Consulta: vanno allo Stato i beni confiscati alla mafia

Pubblicato il 20 ottobre 2012 La Corte costituzionale, con la sentenza n. 234 del 19 ottobre 2012, ha dichiarato non fondata la questione di legittimità costituzionale promossa dalla Regione siciliana nei confronti degli articoli 45, comma 1, 47 e 48, comma 3, del Decreto legislativo 6 settembre 2011, n. 159 (Codice delle leggi antimafia e delle misure di prevenzione, nonché nuove disposizioni in materia di documentazione antimafia, a norma degli articoli 1 e 2 della legge 13 agosto 2010, n. 136), per asserita violazione degli articoli 114, 116, 118, 119 e 120 della Costituzione, all’articolo 33, secondo comma, dello statuto della Regione siciliana.

Le disposizioni di riferimento sono quelle che disciplinano il procedimento di destinazione dei beni oggetto di confisca definitiva alla criminalità organizzata. Di questi, in particolare, è prevista un’assegnazione in via preferenziale allo Stato.

Per la Regione siciliana, per contro, l’autonomia regionale e locale nonché le disposizioni dello Statuto della Regione medesima esigerebbero che essa venisse prioritariamente riconosciuta in favore del territorio al quale questi ultimi appartengono. Da qui la proposizione della questione.

Secondo la Consulta, sono diversi i presupposti su cui si basano la disposizione statutaria, da un lato, e la norma impugnata, dall’altro.

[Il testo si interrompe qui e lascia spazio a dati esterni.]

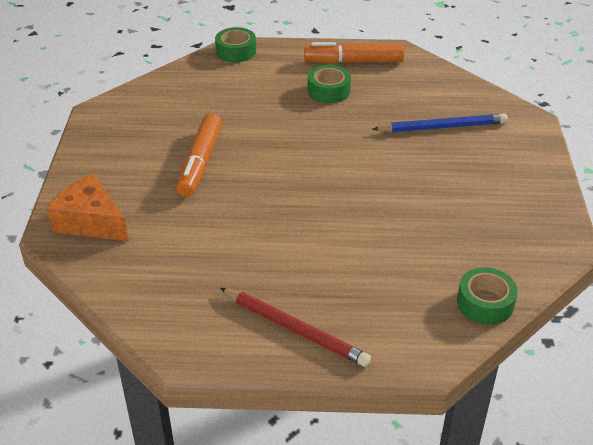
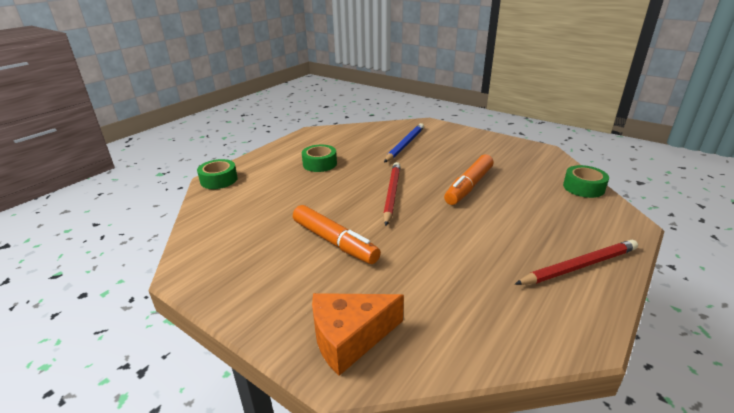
camera: 55 degrees left, 10 degrees down
orange marker [304,42,405,64] -> orange marker moved to [444,154,494,205]
none -> red pencil [383,162,400,226]

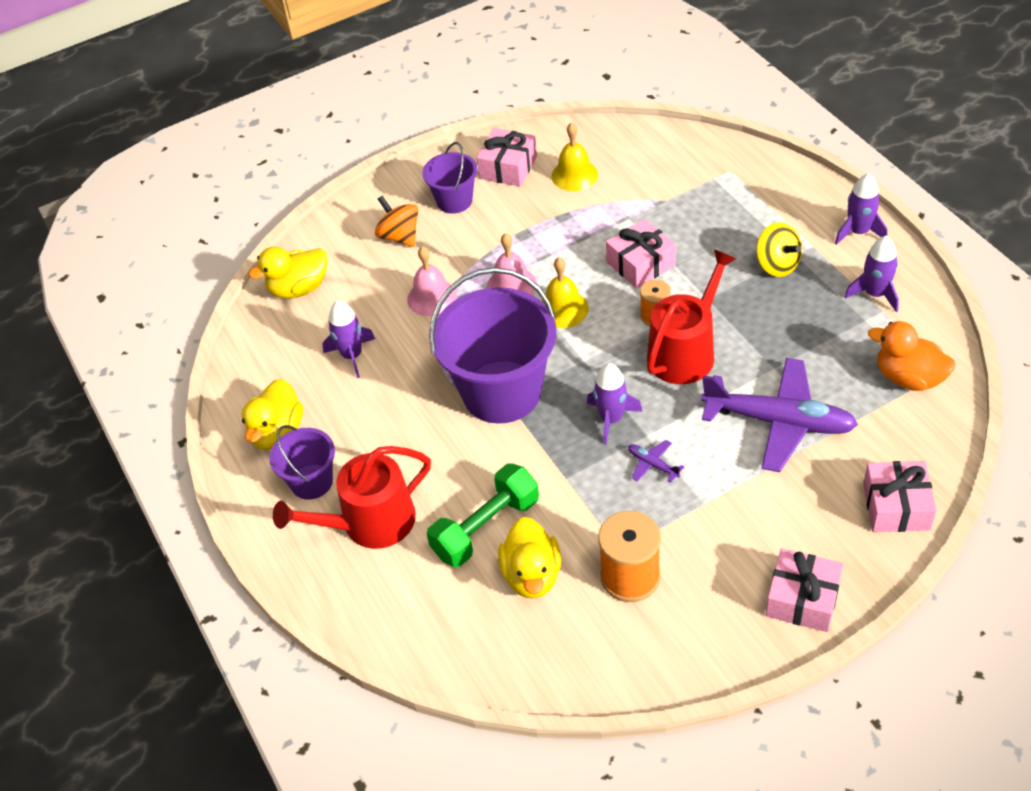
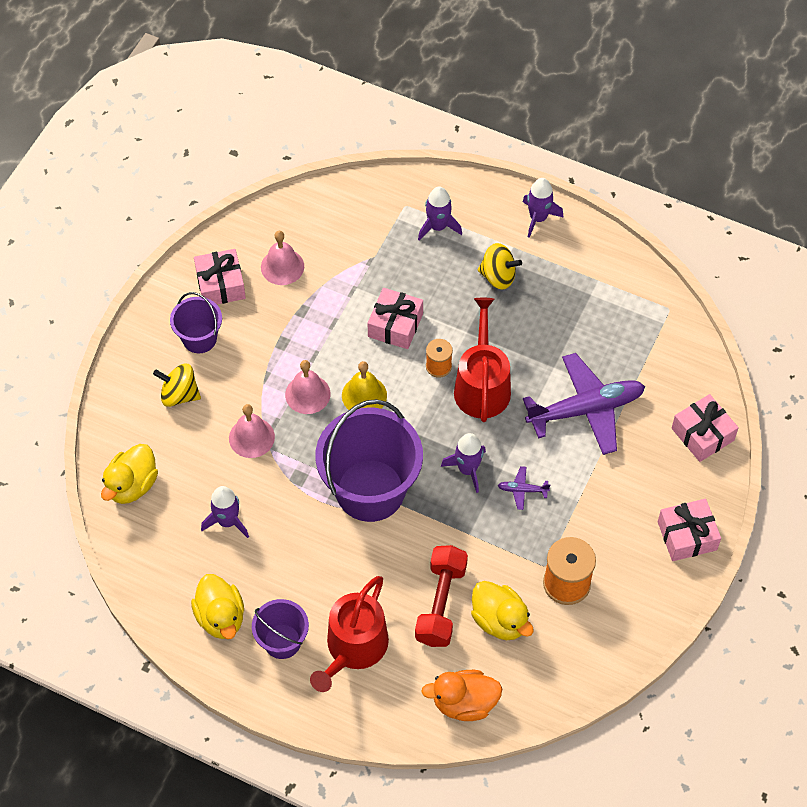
camera: 40 degrees left, 10 degrees up
orange spinning top [375,196,418,247] -> yellow spinning top [153,364,201,407]
green dumbbell [427,463,539,567] -> red dumbbell [415,545,468,647]
yellow bell [551,122,598,191] -> pink bell [261,231,304,285]
purple rocket [845,236,899,312] -> purple rocket moved to [418,186,462,241]
orange duck [868,321,955,391] -> orange duck moved to [421,670,502,721]

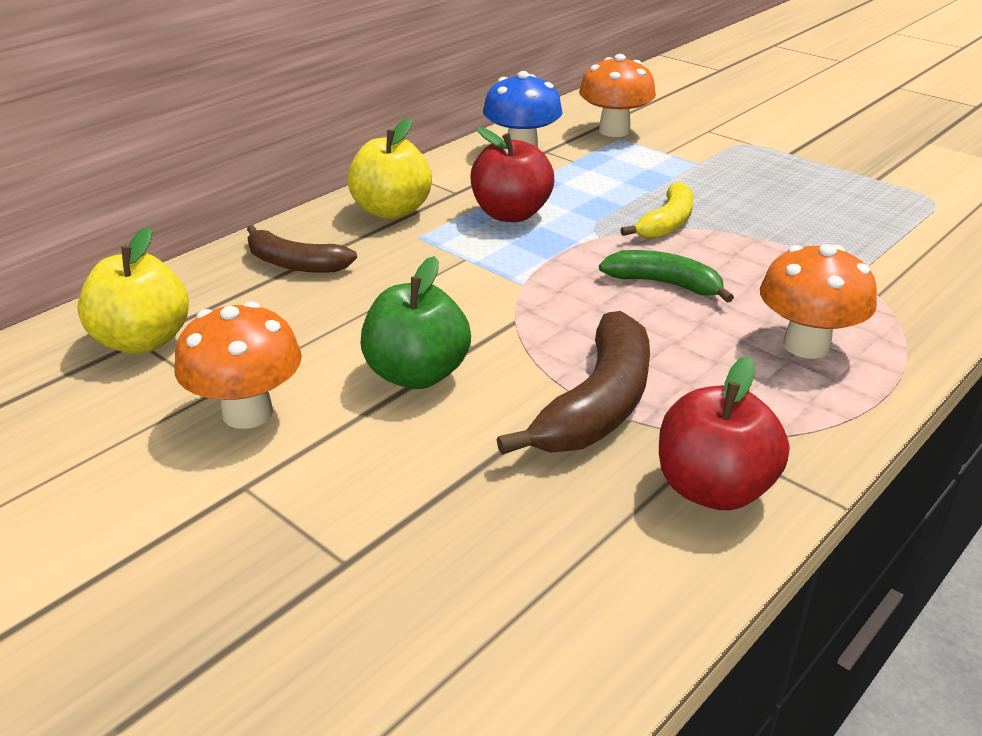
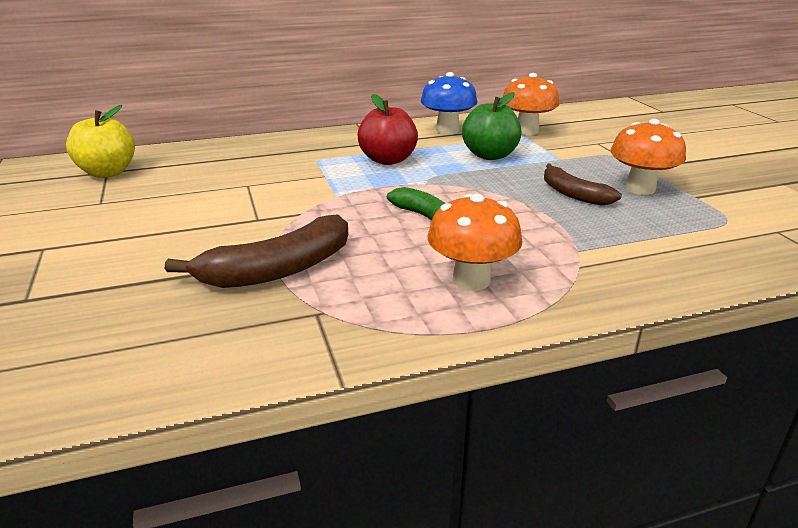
camera: 30 degrees right, 5 degrees down
orange mushroom [174,301,302,429] -> orange mushroom moved to [611,119,686,195]
brown banana [247,225,357,273] -> brown banana moved to [544,164,622,206]
yellow apple [347,118,432,219] -> none
green apple [360,256,471,389] -> green apple moved to [462,92,522,160]
yellow banana [620,182,693,239] -> none
red apple [659,356,789,510] -> none

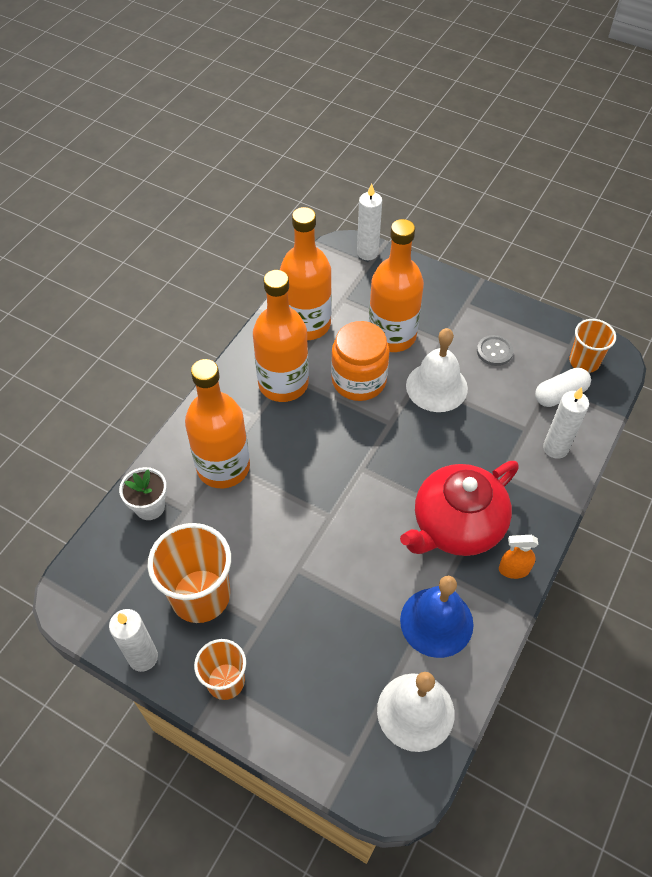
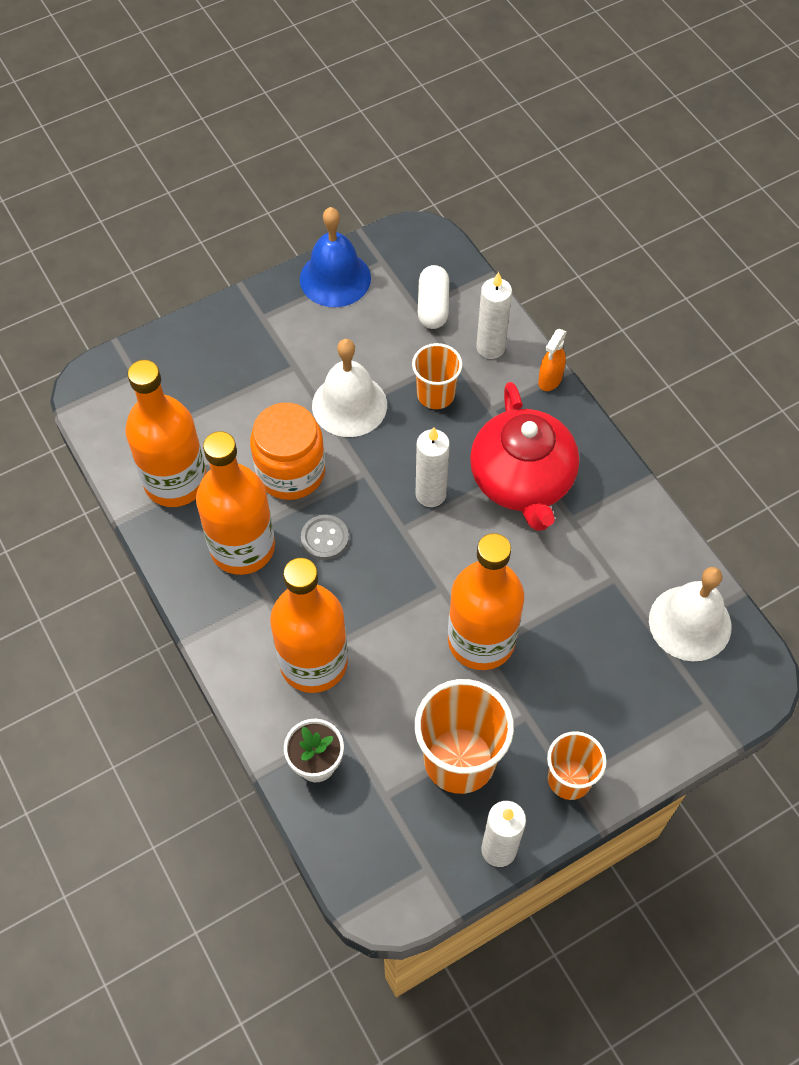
camera: 60 degrees left, 5 degrees up
white candle [357,183,382,260] -> white candle moved to [416,427,450,507]
orange bottle [368,219,424,352] -> orange bottle moved to [448,533,524,670]
blue bell [400,576,474,658] -> blue bell moved to [300,207,371,307]
grey button [477,335,514,366] -> grey button moved to [301,515,349,560]
orange spray bottle [499,535,538,579] -> orange spray bottle moved to [538,329,567,391]
orange cup [569,319,616,373] -> orange cup moved to [412,343,463,409]

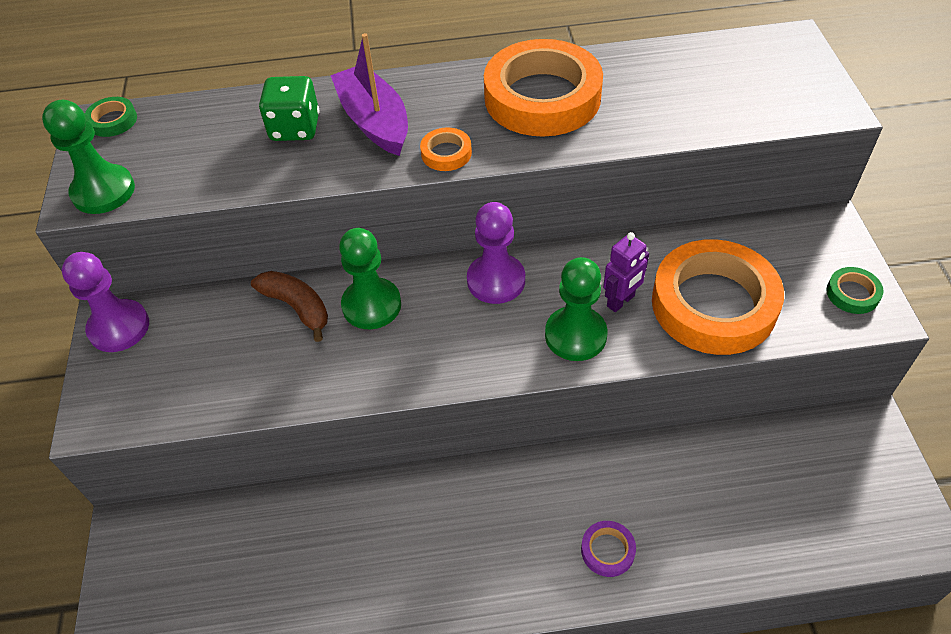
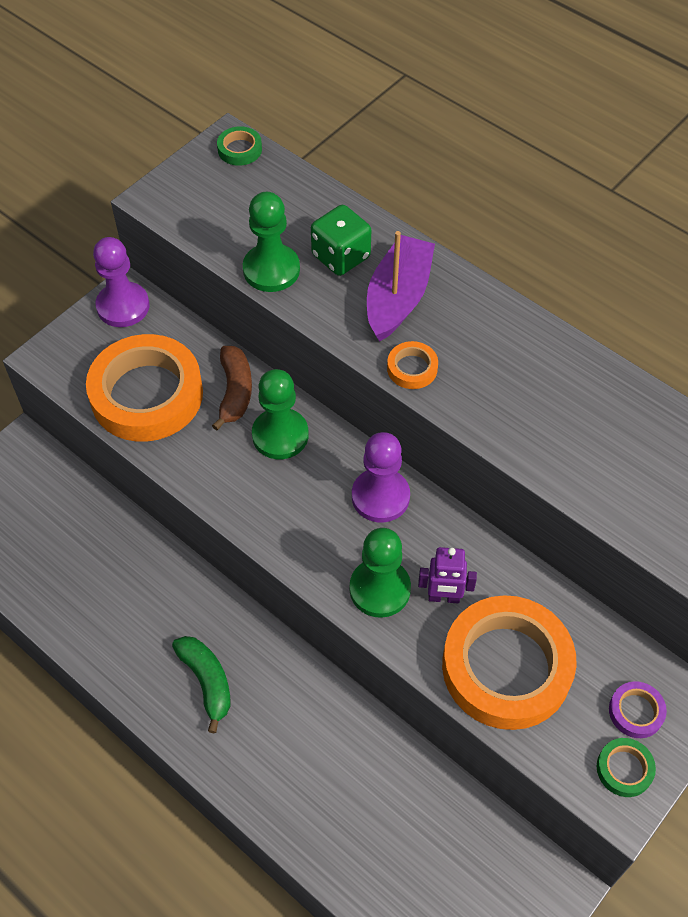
camera: 45 degrees right, 5 degrees up
green pawn [42,100,135,214] -> green pawn moved to [243,192,300,292]
orange tape [484,39,603,136] -> orange tape moved to [86,334,203,442]
purple tape [581,521,636,577] -> purple tape moved to [609,681,667,738]
none -> green banana [172,636,231,733]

Poiché, infatti, lo statuto disciplina un modo di acquisto della proprietà da parte del patrimonio pubblico in seguito al ritrovamento di beni culturali, mentre l’articolo 45, comma 1, del Decreto legislativo n. 159 del 2011 regola gli effetti della confisca, ove essa abbia colpito tali beni che siano di proprietà privata, non vi è alcuna sovrapposizione degli stessi.